Saved data entries —
# # # #
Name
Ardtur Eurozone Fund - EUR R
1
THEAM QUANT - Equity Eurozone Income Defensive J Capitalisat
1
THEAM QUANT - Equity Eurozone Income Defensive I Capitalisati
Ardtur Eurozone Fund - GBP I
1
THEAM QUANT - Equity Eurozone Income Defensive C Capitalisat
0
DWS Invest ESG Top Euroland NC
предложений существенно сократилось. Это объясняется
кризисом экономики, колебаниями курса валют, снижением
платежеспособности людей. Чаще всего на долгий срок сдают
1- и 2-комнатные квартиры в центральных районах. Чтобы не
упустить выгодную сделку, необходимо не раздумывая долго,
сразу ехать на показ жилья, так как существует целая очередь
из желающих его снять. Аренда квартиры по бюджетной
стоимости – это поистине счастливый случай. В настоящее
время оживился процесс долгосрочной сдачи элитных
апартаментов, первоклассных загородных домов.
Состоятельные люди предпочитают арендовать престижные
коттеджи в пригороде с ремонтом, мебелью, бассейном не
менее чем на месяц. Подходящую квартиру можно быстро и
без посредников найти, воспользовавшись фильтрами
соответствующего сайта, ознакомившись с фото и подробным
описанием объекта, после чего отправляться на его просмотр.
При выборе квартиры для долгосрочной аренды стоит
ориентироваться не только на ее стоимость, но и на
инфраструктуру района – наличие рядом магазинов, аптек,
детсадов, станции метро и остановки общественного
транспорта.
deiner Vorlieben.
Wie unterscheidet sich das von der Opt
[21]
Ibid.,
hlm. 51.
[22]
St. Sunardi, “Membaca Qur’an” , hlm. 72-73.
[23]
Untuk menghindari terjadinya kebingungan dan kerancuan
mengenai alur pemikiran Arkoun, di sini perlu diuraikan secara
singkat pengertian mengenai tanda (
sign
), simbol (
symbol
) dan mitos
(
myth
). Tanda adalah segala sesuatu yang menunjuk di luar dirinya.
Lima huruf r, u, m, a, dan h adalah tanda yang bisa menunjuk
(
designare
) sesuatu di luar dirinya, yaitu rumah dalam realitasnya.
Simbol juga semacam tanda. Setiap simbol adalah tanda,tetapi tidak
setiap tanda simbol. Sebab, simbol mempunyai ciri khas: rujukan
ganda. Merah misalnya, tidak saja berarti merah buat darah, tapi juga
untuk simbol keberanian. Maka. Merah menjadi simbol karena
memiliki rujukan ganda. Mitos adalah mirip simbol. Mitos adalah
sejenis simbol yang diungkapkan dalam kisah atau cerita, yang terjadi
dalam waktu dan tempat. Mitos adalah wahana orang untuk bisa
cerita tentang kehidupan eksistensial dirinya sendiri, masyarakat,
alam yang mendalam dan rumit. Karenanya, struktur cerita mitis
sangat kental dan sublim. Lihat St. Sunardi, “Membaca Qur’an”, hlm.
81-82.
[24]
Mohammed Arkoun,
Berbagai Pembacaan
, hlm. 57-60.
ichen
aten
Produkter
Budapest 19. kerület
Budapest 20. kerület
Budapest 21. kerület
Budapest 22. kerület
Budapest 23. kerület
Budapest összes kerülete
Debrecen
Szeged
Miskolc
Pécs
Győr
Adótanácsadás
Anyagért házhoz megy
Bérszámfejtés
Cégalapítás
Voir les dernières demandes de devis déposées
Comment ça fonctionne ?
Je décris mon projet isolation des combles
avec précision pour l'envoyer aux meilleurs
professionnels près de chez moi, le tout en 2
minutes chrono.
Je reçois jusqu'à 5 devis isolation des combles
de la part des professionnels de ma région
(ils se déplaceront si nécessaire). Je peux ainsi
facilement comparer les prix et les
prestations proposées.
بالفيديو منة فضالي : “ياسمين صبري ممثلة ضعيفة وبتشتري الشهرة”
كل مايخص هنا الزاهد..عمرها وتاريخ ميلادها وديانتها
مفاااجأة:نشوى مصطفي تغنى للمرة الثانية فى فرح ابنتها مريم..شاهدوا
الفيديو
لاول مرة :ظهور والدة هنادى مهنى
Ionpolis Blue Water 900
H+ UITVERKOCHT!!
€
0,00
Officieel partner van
# # # #
Beginning with the line that contains "Cégalapítás", set down every line through the end of the data without change.

Task answer —
Cégalapítás
Voir les dernières demandes de devis déposées
Comment ça fonctionne ?
Je décris mon projet isolation des combles
avec précision pour l'envoyer aux meilleurs
professionnels près de chez moi, le tout en 2
minutes chrono.
Je reçois jusqu'à 5 devis isolation des combles
de la part des professionnels de ma région
(ils se déplaceront si nécessaire). Je peux ainsi
facilement comparer les prix et les
prestations proposées.
بالفيديو منة فضالي : “ياسمين صبري ممثلة ضعيفة وبتشتري الشهرة”
كل مايخص هنا الزاهد..عمرها وتاريخ ميلادها وديانتها
مفاااجأة:نشوى مصطفي تغنى للمرة الثانية فى فرح ابنتها مريم..شاهدوا
الفيديو
لاول مرة :ظهور والدة هنادى مهنى
Ionpolis Blue Water 900
H+ UITVERKOCHT!!
€
0,00
Officieel partner van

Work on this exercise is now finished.